[[ DATA TO PROCESS open ]]
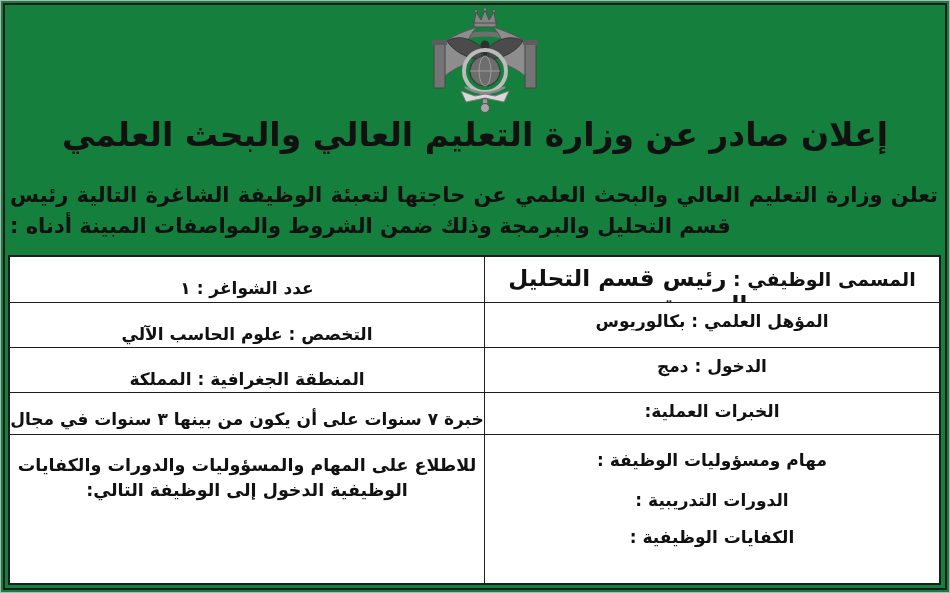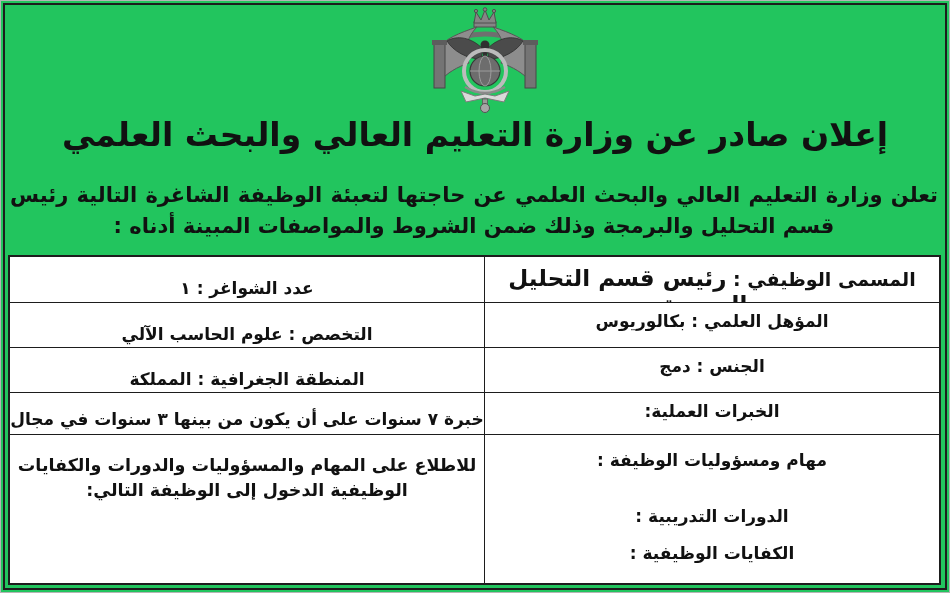--- a/index.html
+++ b/index.html
@@ -1,47 +1,47 @@
 <!DOCTYPE html>
 <html lang="ar"><head>
 <meta charset="utf-8">
 <style>
   html,body{margin:0;padding:0;background:#fff;}
   .page{
-    position:relative;width:950px;height:593px;background:#22c55e;
+    position:relative;width:950px;height:593px;background:#15803d;
     font-family:"DejaVu Sans",sans-serif;color:#111;overflow:hidden;
     direction:rtl;box-sizing:border-box;border:1px solid #b5b5b5;
   }
   .page-border{position:absolute;inset:2px;border:2.5px solid #1d1d1d;pointer-events:none;}
   .emblem{position:absolute;left:418px;top:6px;width:132px;height:108px;}
   .title{
     position:absolute;top:114px;left:0;right:0;margin:0;
     text-align:center;font-size:33px;font-weight:bold;letter-spacing:0;
   }
   .intro{position:absolute;top:179px;right:11px;left:9px;font-weight:bold;font-size:21px;line-height:31px;}
   .intro-l1{text-align:justify;text-align-last:justify;}
-  .intro-l2{text-align:center;}
+  .intro-l2{text-align:left;}
   .jobtable{
     position:absolute;top:254px;right:8px;width:933px;height:330px;
     border:2px solid #1d1d1d;display:grid;box-sizing:border-box;
     grid-template-columns:455px 1fr;
     grid-template-rows:46px 45px 45px 42px 1fr;
     background:#fff;
   }
   .cell{
     box-sizing:border-box;border-left:1.5px solid #1d1d1d;border-bottom:1.5px solid #1d1d1d;
     text-align:center;font-weight:bold;font-size:17px;padding-top:8px;overflow:hidden;
   }
   .cell.last-col{border-left:none;margin-top:13px;}
   .cell.last-row{border-bottom:none;}
   .jt-label{font-size:19px;text-align:right;}
   .jt-value{font-size:23px;letter-spacing:-.3px;}
   .exp-lines{line-height:26px;padding-top:0;}
   .duties .l1{margin-top:7px;}
-  .duties .l2{margin-top:36px;}
+  .duties .l2{margin-top:20px;}
   .duties .l3{margin-top:17px;}
   .link-note{font-size:17.5px;line-height:25px;padding-top:2px;}
   .url-block{
     direction:ltr;text-align:left;padding:3px 6px 0 6px;
     font-family:"Liberation Sans",sans-serif;font-weight:bold;
     font-size:21.5px;letter-spacing:4.5px;line-height:24.5px;color:#161616;
     white-space:nowrap;
   }
 </style>
 </head>
@@ -103,21 +103,21 @@
   <div class="jobtable">
 
     <div class="cell">
       <span class="jt-label">المسمى الوظيفي : </span><span class="jt-value">رئيس قسم التحليل والبرمجة</span>
     </div>
     <div class="cell last-col">عدد الشواغر : ١</div>
 
     <div class="cell">المؤهل العلمي : بكالوريوس</div>
     <div class="cell last-col">التخصص : علوم الحاسب الآلي</div>
 
-    <div class="cell">الجنس : دمج</div>
+    <div class="cell">الدخول : دمج</div>
     <div class="cell last-col">المنطقة الجغرافية : المملكة</div>
 
     <div class="cell">الخبرات العملية:</div>
     <div class="cell last-col exp-lines">
       <div>خبرة ٧ سنوات على أن يكون من بينها ٣ سنوات في مجال</div>
       <div>اختصاص الوظيفة .</div>
     </div>
 
     <div class="cell last-row duties">
       <div class="l1">مهام ومسؤوليات الوظيفة :</div>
[[ DATA TO PROCESS closed ]]
• TO-DO ITEM
What you give back must match the material word for word, with no images included.

• REPLY
--- a/index.html
+++ b/index.html
@@ -1,47 +1,47 @@
 <!DOCTYPE html>
 <html lang="ar"><head>
 <meta charset="utf-8">
 <style>
   html,body{margin:0;padding:0;background:#fff;}
   .page{
-    position:relative;width:950px;height:593px;background:#22c55e;
+    position:relative;width:950px;height:593px;background:#15803d;
     font-family:"DejaVu Sans",sans-serif;color:#111;overflow:hidden;
     direction:rtl;box-sizing:border-box;border:1px solid #b5b5b5;
   }
   .page-border{position:absolute;inset:2px;border:2.5px solid #1d1d1d;pointer-events:none;}
   .emblem{position:absolute;left:418px;top:6px;width:132px;height:108px;}
   .title{
     position:absolute;top:114px;left:0;right:0;margin:0;
     text-align:center;font-size:33px;font-weight:bold;letter-spacing:0;
   }
   .intro{position:absolute;top:179px;right:11px;left:9px;font-weight:bold;font-size:21px;line-height:31px;}
   .intro-l1{text-align:justify;text-align-last:justify;}
-  .intro-l2{text-align:center;}
+  .intro-l2{text-align:left;}
   .jobtable{
     position:absolute;top:254px;right:8px;width:933px;height:330px;
     border:2px solid #1d1d1d;display:grid;box-sizing:border-box;
     grid-template-columns:455px 1fr;
     grid-template-rows:46px 45px 45px 42px 1fr;
     background:#fff;
   }
   .cell{
     box-sizing:border-box;border-left:1.5px solid #1d1d1d;border-bottom:1.5px solid #1d1d1d;
     text-align:center;font-weight:bold;font-size:17px;padding-top:8px;overflow:hidden;
   }
   .cell.last-col{border-left:none;margin-top:13px;}
   .cell.last-row{border-bottom:none;}
   .jt-label{font-size:19px;text-align:right;}
   .jt-value{font-size:23px;letter-spacing:-.3px;}
   .exp-lines{line-height:26px;padding-top:0;}
   .duties .l1{margin-top:7px;}
-  .duties .l2{margin-top:36px;}
+  .duties .l2{margin-top:20px;}
   .duties .l3{margin-top:17px;}
   .link-note{font-size:17.5px;line-height:25px;padding-top:2px;}
   .url-block{
     direction:ltr;text-align:left;padding:3px 6px 0 6px;
     font-family:"Liberation Sans",sans-serif;font-weight:bold;
     font-size:21.5px;letter-spacing:4.5px;line-height:24.5px;color:#161616;
     white-space:nowrap;
   }
 </style>
 </head>
@@ -103,21 +103,21 @@
   <div class="jobtable">
 
     <div class="cell">
       <span class="jt-label">المسمى الوظيفي : </span><span class="jt-value">رئيس قسم التحليل والبرمجة</span>
     </div>
     <div class="cell last-col">عدد الشواغر : ١</div>
 
     <div class="cell">المؤهل العلمي : بكالوريوس</div>
     <div class="cell last-col">التخصص : علوم الحاسب الآلي</div>
 
-    <div class="cell">الجنس : دمج</div>
+    <div class="cell">الدخول : دمج</div>
     <div class="cell last-col">المنطقة الجغرافية : المملكة</div>
 
     <div class="cell">الخبرات العملية:</div>
     <div class="cell last-col exp-lines">
       <div>خبرة ٧ سنوات على أن يكون من بينها ٣ سنوات في مجال</div>
       <div>اختصاص الوظيفة .</div>
     </div>
 
     <div class="cell last-row duties">
       <div class="l1">مهام ومسؤوليات الوظيفة :</div>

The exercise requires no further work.